Print out the records in full, keeping each word unchanged.

^^^^

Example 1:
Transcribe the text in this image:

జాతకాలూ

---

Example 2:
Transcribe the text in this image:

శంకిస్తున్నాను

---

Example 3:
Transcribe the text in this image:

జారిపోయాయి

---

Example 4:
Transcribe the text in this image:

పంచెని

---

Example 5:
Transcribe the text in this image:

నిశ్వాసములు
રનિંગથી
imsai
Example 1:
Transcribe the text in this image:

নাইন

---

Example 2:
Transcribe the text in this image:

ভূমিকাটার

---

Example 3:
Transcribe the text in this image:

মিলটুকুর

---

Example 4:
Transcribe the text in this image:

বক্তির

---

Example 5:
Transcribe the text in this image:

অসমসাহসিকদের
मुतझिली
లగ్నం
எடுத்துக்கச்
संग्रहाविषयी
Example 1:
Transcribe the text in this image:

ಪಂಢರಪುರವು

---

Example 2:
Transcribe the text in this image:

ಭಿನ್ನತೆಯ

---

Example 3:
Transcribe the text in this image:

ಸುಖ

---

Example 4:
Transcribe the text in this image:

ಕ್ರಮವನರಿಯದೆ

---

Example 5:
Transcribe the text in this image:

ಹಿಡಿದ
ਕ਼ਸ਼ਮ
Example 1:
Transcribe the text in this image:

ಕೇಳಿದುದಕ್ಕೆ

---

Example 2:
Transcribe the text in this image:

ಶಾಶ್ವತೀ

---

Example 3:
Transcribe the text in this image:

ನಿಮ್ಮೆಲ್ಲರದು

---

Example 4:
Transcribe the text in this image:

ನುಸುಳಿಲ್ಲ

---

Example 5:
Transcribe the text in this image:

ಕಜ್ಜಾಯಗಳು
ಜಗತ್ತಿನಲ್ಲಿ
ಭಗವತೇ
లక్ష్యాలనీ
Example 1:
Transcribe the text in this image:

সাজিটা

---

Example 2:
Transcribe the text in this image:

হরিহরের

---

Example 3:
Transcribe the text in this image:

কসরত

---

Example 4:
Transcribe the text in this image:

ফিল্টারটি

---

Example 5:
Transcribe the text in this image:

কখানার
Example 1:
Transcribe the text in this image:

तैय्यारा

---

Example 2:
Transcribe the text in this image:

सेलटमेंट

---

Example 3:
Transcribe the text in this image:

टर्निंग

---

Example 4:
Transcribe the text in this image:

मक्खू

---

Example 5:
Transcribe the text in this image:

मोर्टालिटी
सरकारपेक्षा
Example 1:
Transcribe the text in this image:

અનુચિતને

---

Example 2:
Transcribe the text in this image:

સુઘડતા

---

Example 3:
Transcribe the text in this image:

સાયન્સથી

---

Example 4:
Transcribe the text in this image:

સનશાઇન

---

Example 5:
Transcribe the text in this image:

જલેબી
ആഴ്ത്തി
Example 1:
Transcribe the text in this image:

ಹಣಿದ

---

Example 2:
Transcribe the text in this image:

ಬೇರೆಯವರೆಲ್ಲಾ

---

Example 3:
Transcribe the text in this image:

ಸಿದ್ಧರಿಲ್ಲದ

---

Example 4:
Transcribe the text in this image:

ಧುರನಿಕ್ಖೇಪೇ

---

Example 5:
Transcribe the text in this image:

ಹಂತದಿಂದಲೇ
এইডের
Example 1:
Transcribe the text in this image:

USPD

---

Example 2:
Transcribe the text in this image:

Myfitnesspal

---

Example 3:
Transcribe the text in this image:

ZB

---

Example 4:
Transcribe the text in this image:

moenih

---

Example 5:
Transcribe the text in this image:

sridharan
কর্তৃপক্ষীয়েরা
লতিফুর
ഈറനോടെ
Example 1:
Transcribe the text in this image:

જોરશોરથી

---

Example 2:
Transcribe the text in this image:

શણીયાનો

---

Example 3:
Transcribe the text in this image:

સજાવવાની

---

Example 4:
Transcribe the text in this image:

^^^^

(Solution to this task):
Example 1:
Transcribe the text in this image:

జాతకాలూ

---

Example 2:
Transcribe the text in this image:

శంకిస్తున్నాను

---

Example 3:
Transcribe the text in this image:

జారిపోయాయి

---

Example 4:
Transcribe the text in this image:

పంచెని

---

Example 5:
Transcribe the text in this image:

నిశ్వాసములు
રનિંગથી
imsai
Example 1:
Transcribe the text in this image:

নাইন

---

Example 2:
Transcribe the text in this image:

ভূমিকাটার

---

Example 3:
Transcribe the text in this image:

মিলটুকুর

---

Example 4:
Transcribe the text in this image:

বক্তির

---

Example 5:
Transcribe the text in this image:

অসমসাহসিকদের
मुतझिली
లగ్నం
எடுத்துக்கச்
संग्रहाविषयी
Example 1:
Transcribe the text in this image:

ಪಂಢರಪುರವು

---

Example 2:
Transcribe the text in this image:

ಭಿನ್ನತೆಯ

---

Example 3:
Transcribe the text in this image:

ಸುಖ

---

Example 4:
Transcribe the text in this image:

ಕ್ರಮವನರಿಯದೆ

---

Example 5:
Transcribe the text in this image:

ಹಿಡಿದ
ਕ਼ਸ਼ਮ
Example 1:
Transcribe the text in this image:

ಕೇಳಿದುದಕ್ಕೆ

---

Example 2:
Transcribe the text in this image:

ಶಾಶ್ವತೀ

---

Example 3:
Transcribe the text in this image:

ನಿಮ್ಮೆಲ್ಲರದು

---

Example 4:
Transcribe the text in this image:

ನುಸುಳಿಲ್ಲ

---

Example 5:
Transcribe the text in this image:

ಕಜ್ಜಾಯಗಳು
ಜಗತ್ತಿನಲ್ಲಿ
ಭಗವತೇ
లక్ష్యాలనీ
Example 1:
Transcribe the text in this image:

সাজিটা

---

Example 2:
Transcribe the text in this image:

হরিহরের

---

Example 3:
Transcribe the text in this image:

কসরত

---

Example 4:
Transcribe the text in this image:

ফিল্টারটি

---

Example 5:
Transcribe the text in this image:

কখানার
Example 1:
Transcribe the text in this image:

तैय्यारा

---

Example 2:
Transcribe the text in this image:

सेलटमेंट

---

Example 3:
Transcribe the text in this image:

टर्निंग

---

Example 4:
Transcribe the text in this image:

मक्खू

---

Example 5:
Transcribe the text in this image:

मोर्टालिटी
सरकारपेक्षा
Example 1:
Transcribe the text in this image:

અનુચિતને

---

Example 2:
Transcribe the text in this image:

સુઘડતા

---

Example 3:
Transcribe the text in this image:

સાયન્સથી

---

Example 4:
Transcribe the text in this image:

સનશાઇન

---

Example 5:
Transcribe the text in this image:

જલેબી
ആഴ്ത്തി
Example 1:
Transcribe the text in this image:

ಹಣಿದ

---

Example 2:
Transcribe the text in this image:

ಬೇರೆಯವರೆಲ್ಲಾ

---

Example 3:
Transcribe the text in this image:

ಸಿದ್ಧರಿಲ್ಲದ

---

Example 4:
Transcribe the text in this image:

ಧುರನಿಕ್ಖೇಪೇ

---

Example 5:
Transcribe the text in this image:

ಹಂತದಿಂದಲೇ
এইডের
Example 1:
Transcribe the text in this image:

USPD

---

Example 2:
Transcribe the text in this image:

Myfitnesspal

---

Example 3:
Transcribe the text in this image:

ZB

---

Example 4:
Transcribe the text in this image:

moenih

---

Example 5:
Transcribe the text in this image:

sridharan
কর্তৃপক্ষীয়েরা
লতিফুর
ഈറനോടെ
Example 1:
Transcribe the text in this image:

જોરશોરથી

---

Example 2:
Transcribe the text in this image:

શણીયાનો

---

Example 3:
Transcribe the text in this image:

સજાવવાની

---

Example 4:
Transcribe the text in this image:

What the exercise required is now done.